§ Text section
>>>>>

Neal Stephenson isn’t good at endings. Anyone who’s read any of his stuff knows this. He is good at ideas, and they’re what his books are about. The Diamond Age wasn’t about its plot, it was about nanotechnology. Anathem was about Platonic epistemology. And Seveneves is about orbital mechanics.

Basically, the moon blows up. Nobody’s very sure why. Because this is sci-fi rather than a Michael Bay film, the moon isn’t instantly vapourised into nothingness; all the rock is still there, so instead of a moon you’ve got a cloud of boulders the size of the moon, drifting around where the moon was. Then a popular scientist bloke on Earth, who is called Dubois Harris but really ought to be called Duneil DeGrasse Tyson, points out that all those rocks that make up the moon are going to come out of orbit and land on the earth. Specifically, earth is going to spend five thousand years being bombarded by rocks from the sky, which will cause some problems. Specifically specifically, it will destroy everything. Everybody’s dead, everybody is dead, everybody’s dead, Dave.

So the plan is set to stick a few thousand chosen people on the international space station so they survive and humanity continues to exist, in the two years before rocks fall and everyone dies. That’s the first third of the book. There are some quite emotional scenes of people singing in St. Paul’s Cathedral as the bombardment starts; Stephenson glosses over but makes you aware of the unbelieveable Niagara of politics which is going on back on Earth to decide who gets to live and who doesn’t. The second third of the book is the story of these last remaining humans up in space, and this is where the orbital mechanics comes in; loving, pages-deep detail is devoted to how the international space station rotates its angle of perigee and moves to a higher plane of rotation or something. I have no idea whether this is true or not, but I assume it is. In American Psycho (the book, that is), Bret Easton Ellis went into huge stupid detail about the cravats and suits and pocket squares that the characters all wear, but secretly if anyone had actually worn the things he described they’d have looked stupid… because Ellis knew that everyone reading would just gloss over the actual brand names and have a picture in their heads of a bunch of jumped-up 80s yuppies. It is possible that what Stephenson describes is actually the space station doing insane loop-the-loops, as some sort of extremely erudite joke on the reader destined only for the astronauts among us. This is not helped by how the International Space Station gets re-christened “Izzy”.

Anyway, those of you who are imagining that this becomes some sort of peace-and-flowers Star Trek world where everyone comes together would probably be better off reading something else. It’s basically Lord of the Flies but in space. Now why didn’t I see that coming? Oh, wait, I did. It’s all quite believeably told, mind you, even if I just couldn’t bear to actually read a chapter or two in the middle where a venial ex-President incites a schism. And we end up with there being only seven woman left from the cast of thousands, and everybody else is dead. Dave.

The third part of the book is… five thousand years later. Humanity has recovered and built cities in space and is returning to the earth… and is divided into seven separate tribes, based on which of the seven Eves they descended from. It’s all rather Brave New World in feel, assuming that Huxley had stopped every two pages to lovingly describe how a space elevator works. And then it ends. Anathem had a proper ending, so Stephenson is getting better at this stuff, but Seveneves backslides a bit.

It’s all rather 60s sci-fi in approach. Back when the star of the story was some cool new idea you had about space, like solar sails or geosynchronous satellites or whatever, and the ridiculous lantern-jawed spacer hero was really only there to stand around and explain the cool physics. Seveneves is like that. If you like that sort of thing, you’ll like this. If you like Stephenson, you’ll like this. If you like space engineering, you’ll like this.

The Bad Voltage verdict? If you like things like this, you’ll like this thing. Especially if you already know what a perihelion is.

<<<<<

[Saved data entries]
>>>>>

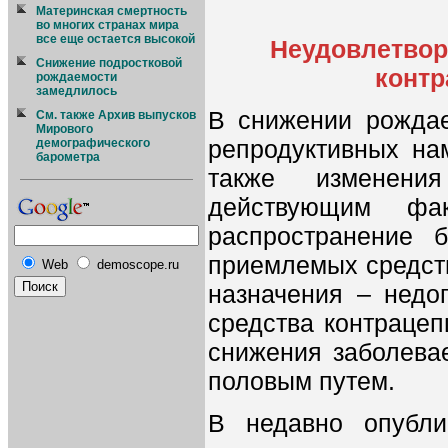
Материнская смертность
во многих странах мира
все еще остается высокой
Неудовлетвор
Снижение подростковой
контр
рождаемости
замедлилось
В снижении рождае
См. также Архив выпусков
Мирового
репродуктивных на
демографического
барометра
также изменени
действующим фа
распространение 
приемлемых средств
Web
demoscope.ru
назначения – недо
средства контрацеп
снижения заболева
половым путем.
В недавно опубл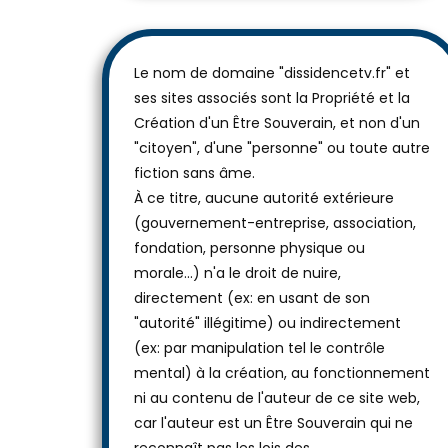
Le nom de domaine "dissidencetv.fr" et
ses sites associés sont la Propriété et la
Création d'un Être Souverain, et non d'un
"citoyen", d'une "personne" ou toute autre
fiction sans âme.
À ce titre, aucune autorité extérieure
(gouvernement-entreprise, association,
fondation, personne physique ou
morale...) n'a le droit de nuire,
directement (ex: en usant de son
"autorité" illégitime) ou indirectement
(ex: par manipulation tel le contrôle
mental) à la création, au fonctionnement
ni au contenu de l'auteur de ce site web,
car l'auteur est un Être Souverain qui ne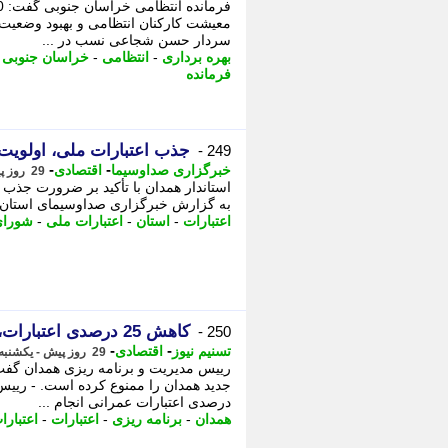
معیشت کارکنان انتظامی و بهبود وضعیت ا
سردار حسن شجاعی نسب در ...
بهره برداری
-
انتظامی
-
خراسان جنوبی
-
فرمانده
جذب اعتبارات ملی، اولویت
249 -
-
-
خبرگزاری صداوسیما
اقتصادی
29 روز پیش - یکشنبه 21 تیر 1405، 09:00
استاندار همدان با تأکید بر ضرورت جذب 
به گزارش خبرگزاری صداوسیمای استان 
اعتبارات
-
استان
-
اعتبارات ملی
-
شورای
کاهش 25 درصدی اعتبارات، پروژه های جدید همدان را ممنوع کرد
250 -
-
-
تسنیم نیوز
اقتصادی
29 روز پیش - یکشنبه 21 تیر 1405، 08:35
درصدی اعتبارات عمرانی انجام ...
همدان
-
برنامه ریزی
-
اعتبارات
-
اعتبار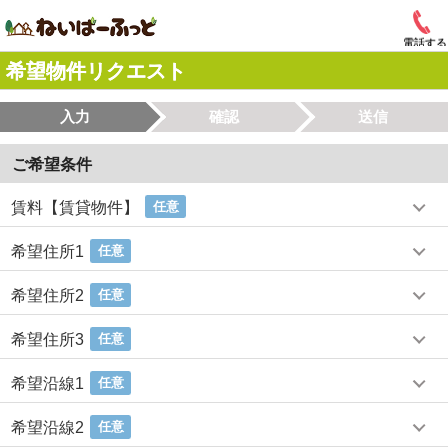
電話する
希望物件リクエスト
入力
確認
送信
ご希望条件
賃料【賃貸物件】
任意
希望住所1
任意
希望住所2
任意
希望住所3
任意
希望沿線1
任意
希望沿線2
任意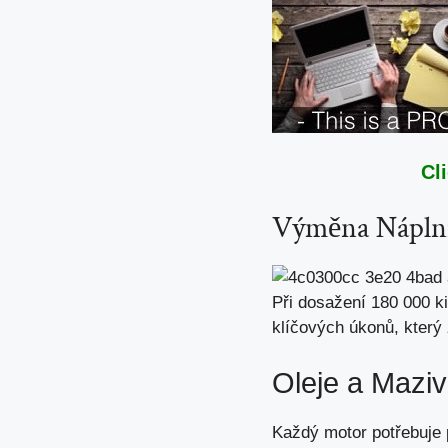
Cl
Výměna Náplní 
Při dosažení 180 000 ki
klíčových úkonů, který
Oleje a Mazi
Každý motor potřebuje p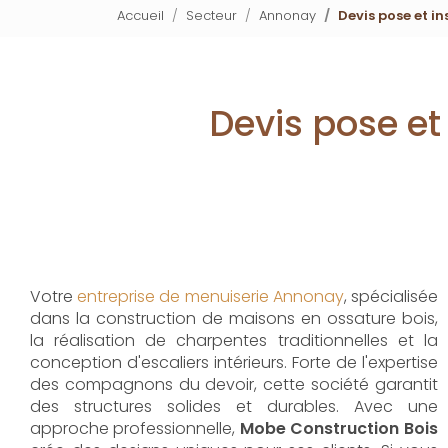
Accueil
Secteur
Annonay
Devis pose et i
Devis pose et
Votre
entreprise de menuiserie Annonay
, spécialisée
dans la construction de maisons en ossature bois,
la réalisation de charpentes traditionnelles et la
conception d'escaliers intérieurs. Forte de l'expertise
des compagnons du devoir, cette société garantit
des structures solides et durables. Avec une
approche professionnelle,
Mobe Construction Bois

<<<<<

§ Task statement
Reproduce the passage of the Seveneves review that starts at "Neal Stephenson isn’t" and ends at "is about orbital mechanics.".

§ Answer to this problem
Neal Stephenson isn’t good at endings. Anyone who’s read any of his stuff knows this. He is good at ideas, and they’re what his books are about. The Diamond Age wasn’t about its plot, it was about nanotechnology. Anathem was about Platonic epistemology. And Seveneves is about orbital mechanics.